Please select every line in the listing that contains the word "alebo" and copy each one out in full.

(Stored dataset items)
+++++

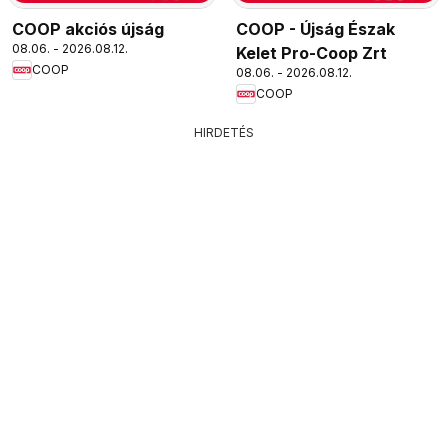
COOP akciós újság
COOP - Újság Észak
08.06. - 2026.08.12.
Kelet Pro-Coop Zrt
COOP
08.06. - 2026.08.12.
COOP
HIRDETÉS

+++++

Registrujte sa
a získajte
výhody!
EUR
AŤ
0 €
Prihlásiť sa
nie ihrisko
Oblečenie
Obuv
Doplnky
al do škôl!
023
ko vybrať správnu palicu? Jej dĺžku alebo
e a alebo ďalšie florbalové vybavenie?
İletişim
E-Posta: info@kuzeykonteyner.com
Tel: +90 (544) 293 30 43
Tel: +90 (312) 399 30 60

+++++

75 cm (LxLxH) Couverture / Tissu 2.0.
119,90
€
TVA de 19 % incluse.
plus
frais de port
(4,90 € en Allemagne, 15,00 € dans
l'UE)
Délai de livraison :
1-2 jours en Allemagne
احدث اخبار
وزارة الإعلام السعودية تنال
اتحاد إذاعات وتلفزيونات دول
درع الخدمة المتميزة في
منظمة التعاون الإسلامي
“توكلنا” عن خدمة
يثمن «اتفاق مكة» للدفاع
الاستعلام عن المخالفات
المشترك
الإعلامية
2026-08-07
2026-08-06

+++++

RESPONSE BOX:
ko vybrať správnu palicu? Jej dĺžku alebo
e a alebo ďalšie florbalové vybavenie?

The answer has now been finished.